* _Work task_: Scan the data below and copy each line where "Coffee" occurs.

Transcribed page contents
= = = = =

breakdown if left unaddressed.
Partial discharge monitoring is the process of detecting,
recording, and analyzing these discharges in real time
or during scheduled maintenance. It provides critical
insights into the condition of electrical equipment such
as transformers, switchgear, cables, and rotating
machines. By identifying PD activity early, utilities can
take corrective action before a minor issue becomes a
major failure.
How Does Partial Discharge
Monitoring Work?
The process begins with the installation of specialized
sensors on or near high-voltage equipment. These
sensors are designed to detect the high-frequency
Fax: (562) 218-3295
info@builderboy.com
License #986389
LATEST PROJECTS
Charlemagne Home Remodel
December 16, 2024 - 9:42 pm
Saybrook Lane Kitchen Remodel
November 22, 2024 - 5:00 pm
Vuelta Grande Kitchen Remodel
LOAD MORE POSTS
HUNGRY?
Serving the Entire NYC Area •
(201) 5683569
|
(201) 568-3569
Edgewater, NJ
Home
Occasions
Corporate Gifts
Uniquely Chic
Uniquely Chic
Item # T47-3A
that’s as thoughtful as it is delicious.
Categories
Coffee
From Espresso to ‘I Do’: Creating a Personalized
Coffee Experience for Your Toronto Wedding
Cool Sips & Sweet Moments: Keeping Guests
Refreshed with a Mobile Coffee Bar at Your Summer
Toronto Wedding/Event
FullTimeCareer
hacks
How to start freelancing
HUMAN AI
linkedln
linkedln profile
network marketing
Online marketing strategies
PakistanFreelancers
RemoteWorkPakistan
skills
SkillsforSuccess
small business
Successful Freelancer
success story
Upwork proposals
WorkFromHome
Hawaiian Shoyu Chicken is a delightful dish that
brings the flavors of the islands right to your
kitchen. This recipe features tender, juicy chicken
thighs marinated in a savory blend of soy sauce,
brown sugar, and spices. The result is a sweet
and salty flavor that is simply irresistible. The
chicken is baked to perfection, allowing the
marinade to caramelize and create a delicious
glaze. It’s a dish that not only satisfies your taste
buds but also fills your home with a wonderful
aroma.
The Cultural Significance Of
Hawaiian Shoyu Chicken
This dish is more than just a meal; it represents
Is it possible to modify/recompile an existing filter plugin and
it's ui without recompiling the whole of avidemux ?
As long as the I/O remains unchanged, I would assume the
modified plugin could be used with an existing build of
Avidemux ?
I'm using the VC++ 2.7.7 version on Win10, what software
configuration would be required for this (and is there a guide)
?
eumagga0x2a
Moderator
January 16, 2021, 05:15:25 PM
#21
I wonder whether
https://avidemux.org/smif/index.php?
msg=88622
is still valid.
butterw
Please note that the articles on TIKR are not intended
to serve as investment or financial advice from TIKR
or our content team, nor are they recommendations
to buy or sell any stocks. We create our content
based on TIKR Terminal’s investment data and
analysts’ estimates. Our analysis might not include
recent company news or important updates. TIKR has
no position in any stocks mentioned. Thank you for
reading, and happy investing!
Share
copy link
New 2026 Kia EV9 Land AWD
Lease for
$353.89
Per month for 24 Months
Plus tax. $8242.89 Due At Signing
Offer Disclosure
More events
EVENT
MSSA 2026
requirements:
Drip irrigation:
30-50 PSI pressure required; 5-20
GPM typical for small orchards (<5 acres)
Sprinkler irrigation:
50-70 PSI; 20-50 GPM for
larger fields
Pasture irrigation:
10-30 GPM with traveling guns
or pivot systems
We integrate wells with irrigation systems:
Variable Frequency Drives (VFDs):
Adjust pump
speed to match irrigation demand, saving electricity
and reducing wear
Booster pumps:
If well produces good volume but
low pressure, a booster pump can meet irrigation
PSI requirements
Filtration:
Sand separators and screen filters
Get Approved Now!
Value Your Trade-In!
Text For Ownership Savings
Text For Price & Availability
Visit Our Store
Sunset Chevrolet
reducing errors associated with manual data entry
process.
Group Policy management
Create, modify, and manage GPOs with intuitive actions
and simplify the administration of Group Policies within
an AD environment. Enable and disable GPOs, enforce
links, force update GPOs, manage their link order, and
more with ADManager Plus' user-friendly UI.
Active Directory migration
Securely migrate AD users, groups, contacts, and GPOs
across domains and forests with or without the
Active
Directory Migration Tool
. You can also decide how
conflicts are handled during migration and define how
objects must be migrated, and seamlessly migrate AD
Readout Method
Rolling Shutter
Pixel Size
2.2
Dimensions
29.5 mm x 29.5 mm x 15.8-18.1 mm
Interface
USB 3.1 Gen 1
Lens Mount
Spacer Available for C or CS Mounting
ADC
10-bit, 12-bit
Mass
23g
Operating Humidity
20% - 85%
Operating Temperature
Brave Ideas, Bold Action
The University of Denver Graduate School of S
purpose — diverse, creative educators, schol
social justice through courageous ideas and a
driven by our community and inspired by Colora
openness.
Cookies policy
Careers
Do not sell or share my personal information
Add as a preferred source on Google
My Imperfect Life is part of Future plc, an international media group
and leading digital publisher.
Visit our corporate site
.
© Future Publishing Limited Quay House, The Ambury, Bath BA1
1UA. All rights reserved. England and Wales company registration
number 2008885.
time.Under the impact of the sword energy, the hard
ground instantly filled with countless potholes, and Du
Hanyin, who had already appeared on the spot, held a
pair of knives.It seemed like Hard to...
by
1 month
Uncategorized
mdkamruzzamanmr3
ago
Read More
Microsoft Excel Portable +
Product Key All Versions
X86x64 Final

= = = = =

* _Result of the task_:
Coffee
Coffee Experience for Your Toronto Wedding
Refreshed with a Mobile Coffee Bar at Your Summer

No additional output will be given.